Он протянул руку за сумкой с едой, которую в последнюю минуту сунула ему няня, вынул яйцо, подержал его в руке и положил обратно в сумку. Идиот. Шут гороховый. Идиот. Как рассказать об этом Мане? Как?.. А ведь теперь иного выхода нет. До сих пор можно было рассуждать о доброй воле, сердечности, отзывчивости к чужим страданиям, но теперь это уже, по сути дела, обязанность.
Колеса неустанно выстукивали одну и ту же мелодию. Напротив висела фотография, но теперь уже не Любаньского края, а вроцлавской ратуши. Рядом зеркало, но ему не хотелось смотреть в него. Не хотелось видеть своей добропорядочной, растерянной физиономии. Нанести такую обиду по дурости, господи боже мой!
Он закрыл глаза и поддался ритму поезда. И почудилось ему, что рядом сидит Эрика и монотонным движением, с каким-то отсутствующим лицом, чешет свои длинные темные волосы.
— Ну, вот так примерно все это выглядело, Маня. Грустная картина, верно?
Она молча кивнула головой. Еще бы не грустная! Память ее хранила картину из прошлого: любящие супруги, обаятельный ребенок. Жаль было Сузанну, жаль Эрику и даже Павла, который, кажется, был очень подавлен всей этой историей. Выходит, зря она так настаивала на его визите.

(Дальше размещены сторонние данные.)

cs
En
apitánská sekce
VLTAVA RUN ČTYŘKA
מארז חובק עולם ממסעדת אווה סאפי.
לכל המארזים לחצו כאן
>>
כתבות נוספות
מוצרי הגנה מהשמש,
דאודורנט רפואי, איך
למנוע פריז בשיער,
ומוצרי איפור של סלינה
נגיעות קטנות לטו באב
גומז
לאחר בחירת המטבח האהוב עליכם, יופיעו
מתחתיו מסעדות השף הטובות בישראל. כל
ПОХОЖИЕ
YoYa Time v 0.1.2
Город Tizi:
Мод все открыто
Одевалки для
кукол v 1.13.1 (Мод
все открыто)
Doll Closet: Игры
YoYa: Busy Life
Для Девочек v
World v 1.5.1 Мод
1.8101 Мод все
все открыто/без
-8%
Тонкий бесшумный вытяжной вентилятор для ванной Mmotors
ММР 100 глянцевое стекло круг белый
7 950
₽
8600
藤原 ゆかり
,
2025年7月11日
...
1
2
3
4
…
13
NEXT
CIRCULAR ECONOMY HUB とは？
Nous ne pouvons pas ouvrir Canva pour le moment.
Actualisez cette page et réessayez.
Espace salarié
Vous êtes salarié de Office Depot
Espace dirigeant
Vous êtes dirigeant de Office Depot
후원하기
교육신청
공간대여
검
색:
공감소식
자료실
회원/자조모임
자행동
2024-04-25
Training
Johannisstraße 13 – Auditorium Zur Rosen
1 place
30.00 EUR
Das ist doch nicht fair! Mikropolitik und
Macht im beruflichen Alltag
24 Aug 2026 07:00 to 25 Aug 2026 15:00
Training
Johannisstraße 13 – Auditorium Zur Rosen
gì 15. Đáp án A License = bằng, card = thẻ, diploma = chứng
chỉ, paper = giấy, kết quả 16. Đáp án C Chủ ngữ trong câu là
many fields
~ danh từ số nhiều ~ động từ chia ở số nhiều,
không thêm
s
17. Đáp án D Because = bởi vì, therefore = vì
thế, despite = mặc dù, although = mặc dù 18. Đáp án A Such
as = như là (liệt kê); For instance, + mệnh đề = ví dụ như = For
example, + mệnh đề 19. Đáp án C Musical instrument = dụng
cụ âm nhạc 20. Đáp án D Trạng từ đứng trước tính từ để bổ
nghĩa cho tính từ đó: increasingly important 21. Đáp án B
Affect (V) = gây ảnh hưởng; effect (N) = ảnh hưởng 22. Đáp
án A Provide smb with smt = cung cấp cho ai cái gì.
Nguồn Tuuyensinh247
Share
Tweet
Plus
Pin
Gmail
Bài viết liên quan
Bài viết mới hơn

Но откуда ей было знать? Если б знала, конечно, избавила бы Павла от такого рода переживаний, ведь ей известна была его впечатлительность, доброта, готовность повсюду лезть со своей помощью. С другой стороны, она знала и его склонность драматизировать события. Может, не так уж все плохо?
— А ты не преувеличиваешь, Павел?
Он отрицательно мотнул головой.
— Скорей, преуменьшаю. Этого не расскажешь, потому что… Не в отдельных эпизодах тут дело, понимаешь — эпизоды всего лишь иллюстрация, — а скорей в атмосфере, в чем-то трудноуловимом, ну и в полной безысходности. Ситуация неразрешимая, разве что…
Он остановился. Инстинктивно подумал: еще рано. Она, тоже инстинктивно, не стала выпытывать. «Потом поговорю с ней, пусть чуточку созреет для такого разговора», — подумал Павел. А мать подумала: «Потом поговорю с ним, пусть чуточку остынет».
«Милая Эрика!
Прошу тебя, наберись терпения и прочти это письмо до конца. Я понимаю, все выглядит так…»
Нет, надо совсем иначе…
«Я пишу тебе, Эрика, не для того, чтобы оправдываться, потому что оправдываться не в чем. Просто хочу объяснить…»
Нет. Тоже не то.
«С тех пор как мы расстались, Эрика, я совсем потерял покой. По моей вине, верней, из-за полного отсутствия у меня воображения создалась ситуация, которую можно было истолковать как очень неприятную, именно так ты и сделала».
Она не станет читать писем. Даже не вскроет. И никогда не поверит, что «с тех пор как мы расстались, Эрика, я совсем потерял покой», хотя это истинная правда.
С десяток начатых писем было уже в корзине, когда Павел, в самом деле придя в отчаяние, сочинил новое и его, наконец, отослал.
Милая Эрика!
Я в отчаянии. У меня нет никакой возможности убедить тебя в том, что ты ошиблась тогда в кафе, я могу лишь просить тебя поверить мне на слово. Единственный аргумент в мою пользу: если бы я и в самом деле для того лишь пытался сдружиться с тобой, чтобы, потом использовать свои наблюдения, я ни за что на свете не стал бы тебе рассказывать о цели своего приезда во Вроцлав. Мне и в самом деле показалось ужасным, что ты совсем одинока, начисто лишена друзей и того, что всем нам так необходимо, — взаимопонимания. Я обольщался тем, что сумею помочь тебе. В доказательство правдивости моих слов по-прежнему прошу тебя о дружбе, Эрика, хотя свою, с позволения сказать, «работу» я уже отдал пару дней тому назад.
Павел.
Что делать, если она не ответит? Поехать во Вроцлав? А если она не захочет видеть его?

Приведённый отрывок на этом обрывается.